It's Going to Be Quite a Night at Madison Square Garden

The long wait finally ends on Friday night

It has been exactly 10 years since the New York Knicks won a home playoff game.

On April 22, 2011, Allen Houston, Latrell Sprewell and Marcus Camby led a team coached by Jeff Van Gundy past the Toronto Raptors to jump out to a one-game lead in the first round of the Eastern Conference playoffs. They would win one more game in that series, then shuffle off to defeat and begin the long, dreadful process of becoming a punchline to every joke in the NBA.

We don't really remember much about that game, but we do remember the way the Garden felt back in those days. When the Knicks were playing a postseason game, there wasn't any place on Earth that mattered.

It was the center of the universe and that's why so much of the angst about what's happened to the Knicks always focused on the fact that the Garden no longer roared in the manner it deserved. We got tastes of it this season, especially on the night that Carmelo Anthony arrived in New York, but nothing like what we're going to see on Friday.

Madison Square Garden is going to be rocking the way only a building containing a decade of pent-up frustrations.
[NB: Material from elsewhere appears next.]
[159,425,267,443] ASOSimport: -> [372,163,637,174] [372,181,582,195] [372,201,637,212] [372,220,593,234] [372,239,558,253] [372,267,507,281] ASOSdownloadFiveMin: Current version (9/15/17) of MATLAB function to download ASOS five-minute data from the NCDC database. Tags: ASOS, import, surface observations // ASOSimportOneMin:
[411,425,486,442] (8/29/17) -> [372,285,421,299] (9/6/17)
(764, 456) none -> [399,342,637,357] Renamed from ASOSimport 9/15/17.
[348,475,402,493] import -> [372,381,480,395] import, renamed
All of the remaining pain caused by Starbury, Isiah, Eddy Curry and James Dolan will be released with a mighty roar that just might speed up the renovations if things aren't nailed down quite right.

If anything, the fact that the Knicks are down 2-0 will make the crowd even louder and more energetic than it would be under other circumstances. The two games is Boston were so close, under such adverse circumstances, that it isn't hard to see the crowd operating under the belief that they can be the extra push the Knicks need to get over the hump.

It looks like the team will be without Chauncey Billups and Amar'e Stoudemire is a big unknown, but that's not going to make for a gloomy crowd. It is going to make everyone that much more convinced that their voices will be the difference.

They will also be inspired by the prospect of the Knicks falling behind 3-0 in the series which would be, for all intents and purposes, a death knell for the team's chances. As much progress as they've made this year and as right the path finally seems to be for the team, a quick and painful out in the playoffs would put a serious damper on things.

All of that will be part of the joyful noise coming from the middle of Manhattan at about 7:04 on Friday night. Win or lose, it will be a glorious moment in the recent history of this franchise.

If that noise is coming again a few hours later, it will be all the more glorious and little more than precursor to an even more joyful one on Sunday.